* [What is asked]
A. Reproduce the passage of the forum thread on multithreaded linear algebra in Julia from "At least with" up to and including "4 real cores.", switching "OpenBLAS" to "MKL" throughout.
B. In the forum thread on multithreaded linear algebra in Julia, what is the largest number of cores that real linear algebra code in Julia + OpenBLAS on a mac has been seen to saturate?

* [Source]
'''
At least with my experience on a mac, I've never seen real linear algebra 
code (not just peakflps) in Julia + OpenBLAS saturate more than 2 cores, 
even when setting the thread count to 4 on a machine with 4 real cores. 
 When I try similar code on a linux machine I have access to, I never have 
a problem saturating as many real cores as are available, which makes me 
think that somehow the BLAS + threading situation on the mac version of 
Julia is not quite right.  

On Friday, October 21, 2016 at 10:05:04 PM UTC-5, Ralph Smith wrote:
>
> On looking more carefully, I believe I was mistaken about thread 
> assignment to cores - that seems to be done well in OpenBLAS (and maybe 
> Linux in general nowadays).  Perhaps the erratic benchmarks under 
> hyperthreading - even after heap management is tamed - arise when the 
> operating system detects idle virtual cores and schedules disruptive 
> processes there.
>
> On Friday, October 21, 2016 at 12:09:07 AM UTC-4, Ralph Smith wrote:
>>
>> That's interesting, I see the code in OpenBLAS. However, on the Linux 
>> systems I use, when I had hyperthreading enabled the allocations looked 
>> random, and I generally got less consistent benchmarks.  I'll have to check 
>> that again.
>>
>> You can also avoid the memory allocation effects by something like
>> using BenchmarkTools
>> a = rand(n,n); b=rand(n,n); c = similar(a);
>> @benchmark A_mul_B!($c,$a,$b)
>>
>> Of course this is only directly relevant to your real workload if that is 
>> dominated by sections where you can optimize away allocations and memory 
>> latency.
>>
>>
>> On Thursday, October 20, 2016 at 11:00:41 PM UTC-4, Thomas Covert wrote:
>>>
>>> Thanks - I will try to figure out how to do that.  I will note, however, 
>>> that the OpenBLAS FAQ suggests that OpenBLAS tries to avoid allocating 
>>> threads to the same physical core on machines with hyper threading, so 
>>> perhaps this is not the cause:
>>>
>>> https://github.com/xianyi/OpenBLAS/blob/master/GotoBLAS_03FAQ.txt
>>>
>>>
>>>
>>> On Thursday, October 20, 2016 at 4:45:51 PM UTC-5, Stefan Karpinski 
>>> wrote:
>>>>
>>>> I think Ralph is suggesting that you disable the CPU's hyperthreading 
>>>> if you run this kind of code often. We've done that on our benchmarking 
>>>> machines, for example.
'''
[Dataset items]
'''
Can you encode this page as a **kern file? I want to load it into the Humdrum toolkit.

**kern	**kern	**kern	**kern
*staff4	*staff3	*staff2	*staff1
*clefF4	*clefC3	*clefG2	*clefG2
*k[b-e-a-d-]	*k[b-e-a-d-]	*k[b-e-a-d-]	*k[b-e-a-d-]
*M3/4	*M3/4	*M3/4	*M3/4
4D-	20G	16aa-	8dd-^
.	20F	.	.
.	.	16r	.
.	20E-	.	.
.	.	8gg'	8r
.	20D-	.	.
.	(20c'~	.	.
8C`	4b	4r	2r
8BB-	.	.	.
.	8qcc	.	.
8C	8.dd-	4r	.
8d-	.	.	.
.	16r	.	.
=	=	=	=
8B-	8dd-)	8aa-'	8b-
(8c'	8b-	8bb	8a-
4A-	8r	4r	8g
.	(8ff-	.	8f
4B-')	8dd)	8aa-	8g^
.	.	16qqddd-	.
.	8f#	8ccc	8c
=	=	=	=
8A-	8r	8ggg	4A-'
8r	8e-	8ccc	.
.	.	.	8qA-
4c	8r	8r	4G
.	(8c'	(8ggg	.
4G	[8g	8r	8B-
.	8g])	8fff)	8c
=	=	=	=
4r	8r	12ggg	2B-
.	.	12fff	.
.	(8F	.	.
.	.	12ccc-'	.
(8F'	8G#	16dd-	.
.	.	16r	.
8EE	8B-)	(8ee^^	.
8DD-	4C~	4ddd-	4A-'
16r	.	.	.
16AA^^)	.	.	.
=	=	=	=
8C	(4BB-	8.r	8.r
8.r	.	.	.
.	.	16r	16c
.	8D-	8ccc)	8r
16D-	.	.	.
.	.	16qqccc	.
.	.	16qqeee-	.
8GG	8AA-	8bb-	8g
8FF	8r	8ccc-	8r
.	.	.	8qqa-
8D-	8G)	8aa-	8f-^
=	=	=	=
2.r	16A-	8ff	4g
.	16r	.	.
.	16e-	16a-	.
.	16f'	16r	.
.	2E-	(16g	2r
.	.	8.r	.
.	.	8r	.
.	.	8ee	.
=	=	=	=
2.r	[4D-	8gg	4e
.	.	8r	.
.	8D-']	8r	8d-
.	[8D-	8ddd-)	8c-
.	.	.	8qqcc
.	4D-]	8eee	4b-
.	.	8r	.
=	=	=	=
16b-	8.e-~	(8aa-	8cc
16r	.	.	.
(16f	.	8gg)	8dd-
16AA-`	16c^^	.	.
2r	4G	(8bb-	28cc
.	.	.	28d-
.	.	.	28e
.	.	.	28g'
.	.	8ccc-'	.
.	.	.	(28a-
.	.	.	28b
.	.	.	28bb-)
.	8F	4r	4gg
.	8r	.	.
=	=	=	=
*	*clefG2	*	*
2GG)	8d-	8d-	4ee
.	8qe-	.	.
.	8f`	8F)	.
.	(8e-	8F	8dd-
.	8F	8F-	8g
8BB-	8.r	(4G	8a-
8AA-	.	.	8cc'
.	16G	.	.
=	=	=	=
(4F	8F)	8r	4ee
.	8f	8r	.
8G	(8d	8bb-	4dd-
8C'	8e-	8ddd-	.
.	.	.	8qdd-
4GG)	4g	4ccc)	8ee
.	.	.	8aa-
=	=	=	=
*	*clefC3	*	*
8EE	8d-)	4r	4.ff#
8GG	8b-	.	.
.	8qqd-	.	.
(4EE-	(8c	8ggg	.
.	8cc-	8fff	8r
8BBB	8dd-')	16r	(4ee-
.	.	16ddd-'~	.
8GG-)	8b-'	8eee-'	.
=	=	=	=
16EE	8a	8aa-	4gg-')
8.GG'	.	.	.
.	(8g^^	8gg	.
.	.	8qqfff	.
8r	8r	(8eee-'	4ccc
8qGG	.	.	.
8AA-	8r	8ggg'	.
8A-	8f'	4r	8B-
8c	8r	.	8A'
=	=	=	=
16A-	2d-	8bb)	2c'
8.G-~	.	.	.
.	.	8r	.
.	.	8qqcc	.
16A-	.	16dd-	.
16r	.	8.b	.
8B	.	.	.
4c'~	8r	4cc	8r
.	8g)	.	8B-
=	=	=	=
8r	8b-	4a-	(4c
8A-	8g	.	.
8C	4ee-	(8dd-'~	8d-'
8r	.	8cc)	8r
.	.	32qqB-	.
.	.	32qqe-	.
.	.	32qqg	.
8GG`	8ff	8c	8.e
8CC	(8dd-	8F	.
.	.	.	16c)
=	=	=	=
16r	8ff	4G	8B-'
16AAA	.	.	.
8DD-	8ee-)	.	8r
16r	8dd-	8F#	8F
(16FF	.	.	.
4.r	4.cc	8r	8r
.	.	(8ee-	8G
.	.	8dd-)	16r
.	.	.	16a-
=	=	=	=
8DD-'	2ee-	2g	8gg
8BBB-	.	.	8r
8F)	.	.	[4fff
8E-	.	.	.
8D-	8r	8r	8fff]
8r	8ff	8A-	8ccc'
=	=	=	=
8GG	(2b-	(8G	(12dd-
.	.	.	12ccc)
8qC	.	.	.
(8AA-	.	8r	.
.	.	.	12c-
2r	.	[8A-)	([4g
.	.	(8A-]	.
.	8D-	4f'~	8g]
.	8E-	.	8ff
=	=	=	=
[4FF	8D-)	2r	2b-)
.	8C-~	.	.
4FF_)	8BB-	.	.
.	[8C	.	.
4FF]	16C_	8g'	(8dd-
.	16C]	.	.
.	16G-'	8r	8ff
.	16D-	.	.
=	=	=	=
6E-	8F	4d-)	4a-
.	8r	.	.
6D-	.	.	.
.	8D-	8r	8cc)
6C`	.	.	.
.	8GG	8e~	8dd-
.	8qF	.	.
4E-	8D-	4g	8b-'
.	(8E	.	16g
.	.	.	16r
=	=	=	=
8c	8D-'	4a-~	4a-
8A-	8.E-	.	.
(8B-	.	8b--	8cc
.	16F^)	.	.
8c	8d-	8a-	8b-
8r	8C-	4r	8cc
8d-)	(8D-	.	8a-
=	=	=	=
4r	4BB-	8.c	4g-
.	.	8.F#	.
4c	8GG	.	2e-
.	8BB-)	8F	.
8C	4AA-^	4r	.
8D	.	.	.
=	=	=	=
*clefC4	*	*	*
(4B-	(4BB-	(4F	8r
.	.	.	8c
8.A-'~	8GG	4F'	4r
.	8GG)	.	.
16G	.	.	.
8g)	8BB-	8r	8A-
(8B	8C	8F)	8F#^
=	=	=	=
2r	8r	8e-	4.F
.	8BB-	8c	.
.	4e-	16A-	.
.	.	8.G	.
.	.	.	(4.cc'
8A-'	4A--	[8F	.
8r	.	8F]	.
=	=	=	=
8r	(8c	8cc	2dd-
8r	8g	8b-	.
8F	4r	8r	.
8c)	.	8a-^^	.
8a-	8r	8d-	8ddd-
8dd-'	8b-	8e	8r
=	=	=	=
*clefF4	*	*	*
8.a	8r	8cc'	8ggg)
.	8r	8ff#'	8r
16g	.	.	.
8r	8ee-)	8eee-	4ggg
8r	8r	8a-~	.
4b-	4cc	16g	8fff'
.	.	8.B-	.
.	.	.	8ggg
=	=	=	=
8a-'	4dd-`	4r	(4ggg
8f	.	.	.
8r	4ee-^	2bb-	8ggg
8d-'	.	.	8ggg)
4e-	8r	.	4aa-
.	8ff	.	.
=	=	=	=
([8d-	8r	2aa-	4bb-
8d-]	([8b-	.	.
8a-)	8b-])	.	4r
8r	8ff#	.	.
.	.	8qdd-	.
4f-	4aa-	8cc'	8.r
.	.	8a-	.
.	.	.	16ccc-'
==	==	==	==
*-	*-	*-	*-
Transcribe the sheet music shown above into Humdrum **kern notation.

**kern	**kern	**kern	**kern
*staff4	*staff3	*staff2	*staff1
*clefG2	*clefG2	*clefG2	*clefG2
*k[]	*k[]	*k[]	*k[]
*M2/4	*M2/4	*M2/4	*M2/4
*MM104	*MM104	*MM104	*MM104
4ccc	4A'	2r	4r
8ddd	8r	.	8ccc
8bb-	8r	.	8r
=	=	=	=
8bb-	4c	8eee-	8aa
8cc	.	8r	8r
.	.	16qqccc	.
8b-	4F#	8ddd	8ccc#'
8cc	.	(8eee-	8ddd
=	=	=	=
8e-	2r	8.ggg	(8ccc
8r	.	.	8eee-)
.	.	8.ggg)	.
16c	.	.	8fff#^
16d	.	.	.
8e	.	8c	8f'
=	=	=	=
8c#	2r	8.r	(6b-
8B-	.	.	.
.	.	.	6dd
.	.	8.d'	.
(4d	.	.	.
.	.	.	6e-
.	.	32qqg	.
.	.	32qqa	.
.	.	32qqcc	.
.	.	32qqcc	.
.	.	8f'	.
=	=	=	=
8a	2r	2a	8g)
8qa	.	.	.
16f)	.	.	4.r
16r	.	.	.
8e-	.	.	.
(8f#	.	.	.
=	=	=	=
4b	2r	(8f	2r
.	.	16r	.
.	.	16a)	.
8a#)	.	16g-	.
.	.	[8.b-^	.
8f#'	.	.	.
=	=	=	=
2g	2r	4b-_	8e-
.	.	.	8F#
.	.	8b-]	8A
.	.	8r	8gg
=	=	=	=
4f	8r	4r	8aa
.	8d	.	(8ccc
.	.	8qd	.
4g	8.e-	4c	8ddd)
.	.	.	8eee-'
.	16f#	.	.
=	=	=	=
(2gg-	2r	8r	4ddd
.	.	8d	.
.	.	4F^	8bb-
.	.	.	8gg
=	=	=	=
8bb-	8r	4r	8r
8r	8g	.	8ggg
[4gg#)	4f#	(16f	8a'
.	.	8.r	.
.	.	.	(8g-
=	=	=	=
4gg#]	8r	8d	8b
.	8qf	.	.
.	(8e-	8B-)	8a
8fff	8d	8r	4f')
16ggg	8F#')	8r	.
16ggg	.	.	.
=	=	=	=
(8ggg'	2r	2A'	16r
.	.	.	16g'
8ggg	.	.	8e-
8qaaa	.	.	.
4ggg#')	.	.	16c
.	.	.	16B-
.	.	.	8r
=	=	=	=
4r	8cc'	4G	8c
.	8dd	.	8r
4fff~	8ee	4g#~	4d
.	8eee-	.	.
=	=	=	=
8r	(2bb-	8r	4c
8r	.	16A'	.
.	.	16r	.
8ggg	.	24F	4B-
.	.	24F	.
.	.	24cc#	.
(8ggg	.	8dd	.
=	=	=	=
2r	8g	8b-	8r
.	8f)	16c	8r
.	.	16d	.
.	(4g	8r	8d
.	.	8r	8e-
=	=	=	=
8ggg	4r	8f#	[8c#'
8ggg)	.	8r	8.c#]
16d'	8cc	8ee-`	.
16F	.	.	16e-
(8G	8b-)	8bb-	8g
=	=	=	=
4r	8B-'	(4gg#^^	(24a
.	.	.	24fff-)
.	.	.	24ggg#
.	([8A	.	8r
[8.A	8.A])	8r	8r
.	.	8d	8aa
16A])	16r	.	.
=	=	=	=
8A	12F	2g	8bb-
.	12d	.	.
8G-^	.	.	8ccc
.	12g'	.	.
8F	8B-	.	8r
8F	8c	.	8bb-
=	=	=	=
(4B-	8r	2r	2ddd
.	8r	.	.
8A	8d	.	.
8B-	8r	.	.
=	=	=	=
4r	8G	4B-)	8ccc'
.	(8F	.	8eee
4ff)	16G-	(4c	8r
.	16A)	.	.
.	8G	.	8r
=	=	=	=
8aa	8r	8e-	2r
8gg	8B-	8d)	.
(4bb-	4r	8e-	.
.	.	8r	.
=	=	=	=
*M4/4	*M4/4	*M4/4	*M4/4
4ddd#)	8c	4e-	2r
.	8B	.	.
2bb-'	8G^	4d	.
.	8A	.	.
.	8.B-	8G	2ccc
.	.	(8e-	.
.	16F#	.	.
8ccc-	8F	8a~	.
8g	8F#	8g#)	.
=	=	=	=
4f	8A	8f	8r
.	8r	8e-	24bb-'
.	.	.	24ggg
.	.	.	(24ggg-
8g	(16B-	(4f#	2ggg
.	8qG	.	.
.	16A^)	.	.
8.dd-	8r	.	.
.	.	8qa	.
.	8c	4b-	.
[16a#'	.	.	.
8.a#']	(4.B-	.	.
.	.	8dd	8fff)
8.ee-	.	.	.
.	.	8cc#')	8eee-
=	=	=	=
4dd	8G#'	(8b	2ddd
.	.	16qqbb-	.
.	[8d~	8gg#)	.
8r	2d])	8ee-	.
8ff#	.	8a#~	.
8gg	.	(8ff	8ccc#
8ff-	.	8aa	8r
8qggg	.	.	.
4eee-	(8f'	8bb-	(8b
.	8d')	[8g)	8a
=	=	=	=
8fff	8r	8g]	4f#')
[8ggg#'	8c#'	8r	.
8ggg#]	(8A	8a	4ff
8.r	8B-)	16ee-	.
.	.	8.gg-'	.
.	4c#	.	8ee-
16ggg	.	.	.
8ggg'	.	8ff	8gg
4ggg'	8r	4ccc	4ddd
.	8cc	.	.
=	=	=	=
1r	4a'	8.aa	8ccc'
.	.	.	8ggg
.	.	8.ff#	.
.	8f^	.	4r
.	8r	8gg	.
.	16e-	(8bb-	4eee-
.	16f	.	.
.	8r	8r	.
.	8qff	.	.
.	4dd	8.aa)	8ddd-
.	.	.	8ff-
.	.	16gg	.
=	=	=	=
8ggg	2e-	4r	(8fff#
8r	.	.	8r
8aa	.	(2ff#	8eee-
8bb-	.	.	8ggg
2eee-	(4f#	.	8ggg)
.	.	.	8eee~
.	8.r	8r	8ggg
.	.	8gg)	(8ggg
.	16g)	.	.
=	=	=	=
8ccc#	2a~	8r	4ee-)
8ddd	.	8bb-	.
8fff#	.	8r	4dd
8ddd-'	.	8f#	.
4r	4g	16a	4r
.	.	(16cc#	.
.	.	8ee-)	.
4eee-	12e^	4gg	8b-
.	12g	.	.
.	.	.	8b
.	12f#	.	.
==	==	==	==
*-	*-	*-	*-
'''
* [Solved problems]
A.
At least with my experience on a mac, I've never seen real linear algebra 
code (not just peakflps) in Julia + MKL saturate more than 2 cores, 
even when setting the thread count to 4 on a machine with 4 real cores.

B. No more than 2 cores, even with the thread count set to 4 on a machine with 4 real cores.